New Month, New Pace, New Me
By Sheila Cameron on November 02, 2011
I struggle in October.
Too many command performances leaves me overwhelmed, distracted and frustrated much of the time. I do a pretty good job of hiding it but I feel it in my fitful sleep and quick temper simmering over missing lunch boxes and dirty laundry.
Of course it also presents itself in laughable moments like a friend telling me I have a sanitary bathing suit strip stuck to my shirt at a party. God willing it came from my own Lands End bathing suit crotch and not someone else's! These are the types of things that happen in October. I don't have my shit together and "the flow" is always just out of reach.

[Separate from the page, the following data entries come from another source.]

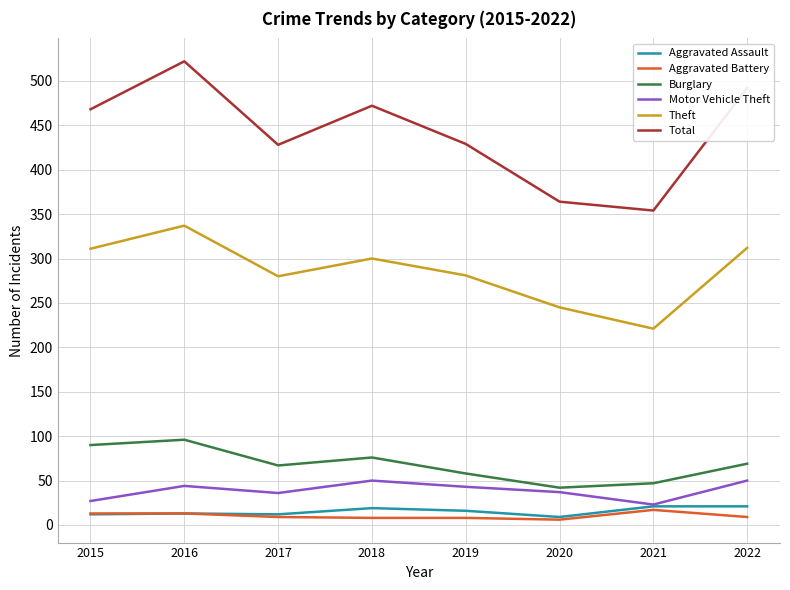

What is the greatest value displayed?

522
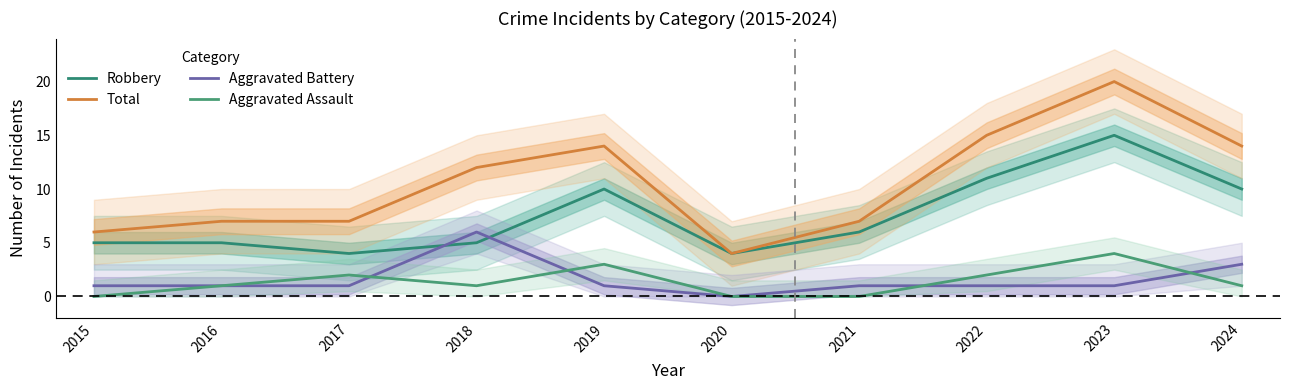

Does the chart display data point markers on the line(s)?

No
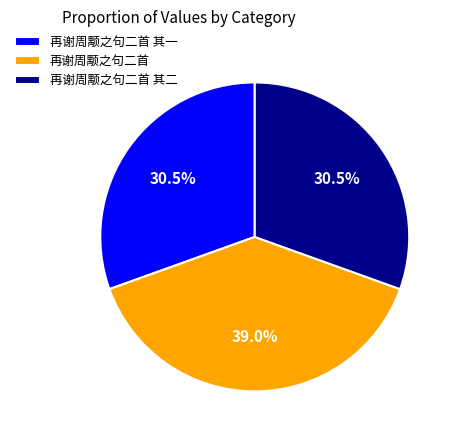

Which slice is the largest?

再谢周颙之句二首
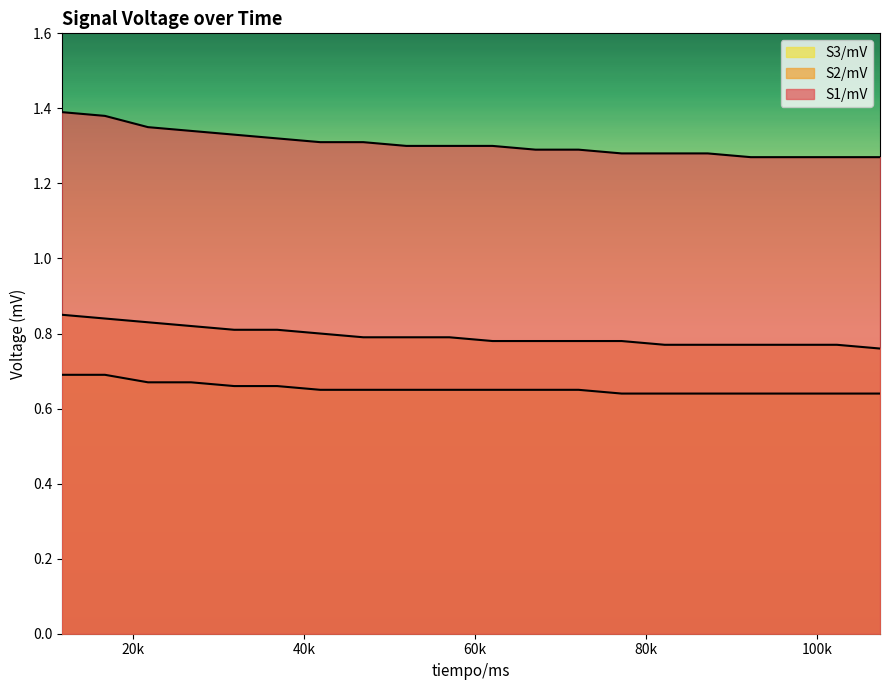

True or false: S3/mV and S1/mV intersect in this chart.

False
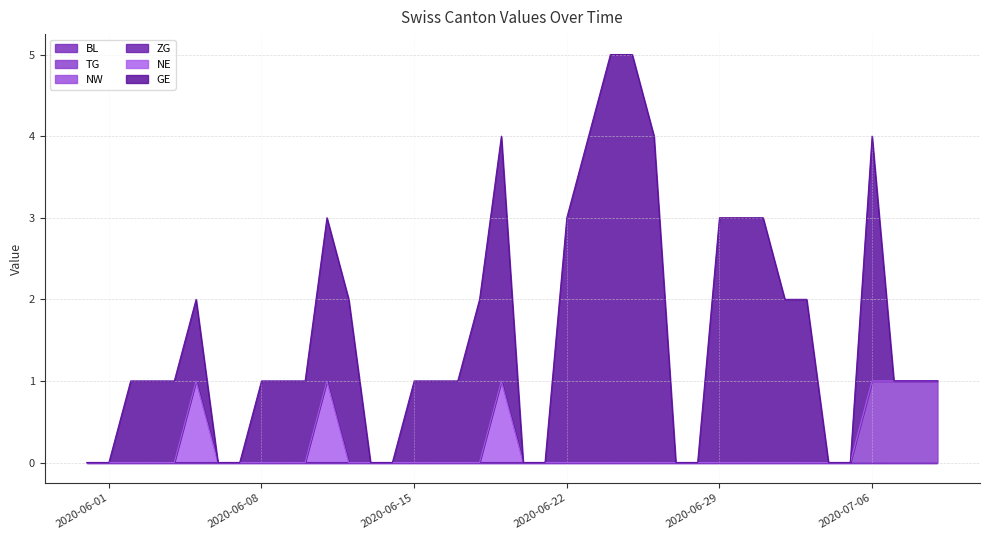

At which label does TG reach its minimum?

2020-05-31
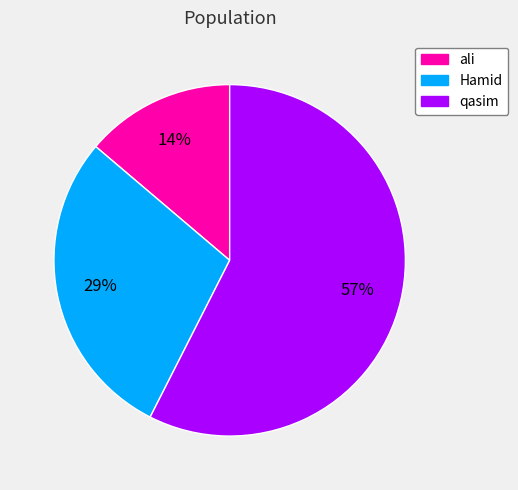

How many segments does this pie chart have?

3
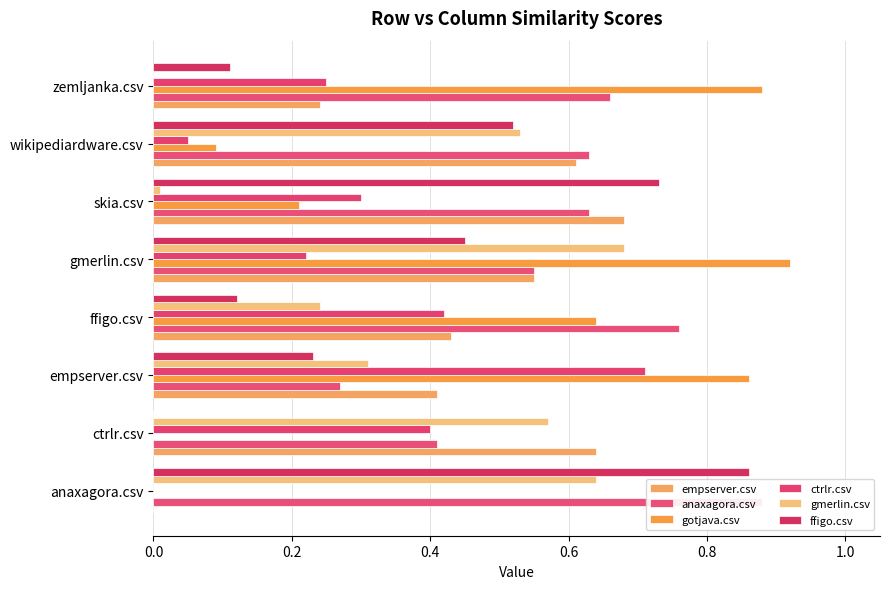

What are all the series names shown in the legend?

empserver.csv, anaxagora.csv, gotjava.csv, ctrlr.csv, gmerlin.csv, ffigo.csv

This year I will allow myself to recover during November.
I will set a pace that allows me to enjoy the holidays rather than trying to beat them into submission.
I will walk everyday.
I will pack healthy lunches the night before and rinse out my coffee pot in the mornings.
I will do more art and get my book ready to submit.
I will not sign up for things I can't be completely physically and mentally present for.
I will not buy a huge turkey.
I will make sure I have maraschino cherries on hand for a manhattan during a snow storm.
I will make lists that make sense.
I will not over spend.
I will not cry if I have nothing to wear.
I will put cheese back in the proper position on the food pyramid.
I will commit to all this because it is the beginning of the month and I have yet to get slammed with Macy's ads, center piece ideas, and healthy veggie dip requests. The increased amounts of corporate, familial, and social chatter designed to infiltrate the lizard brain of a mother during the months of November and December is powerful.
I will stumble, I'm sure, but on the first of the month it all seems possible.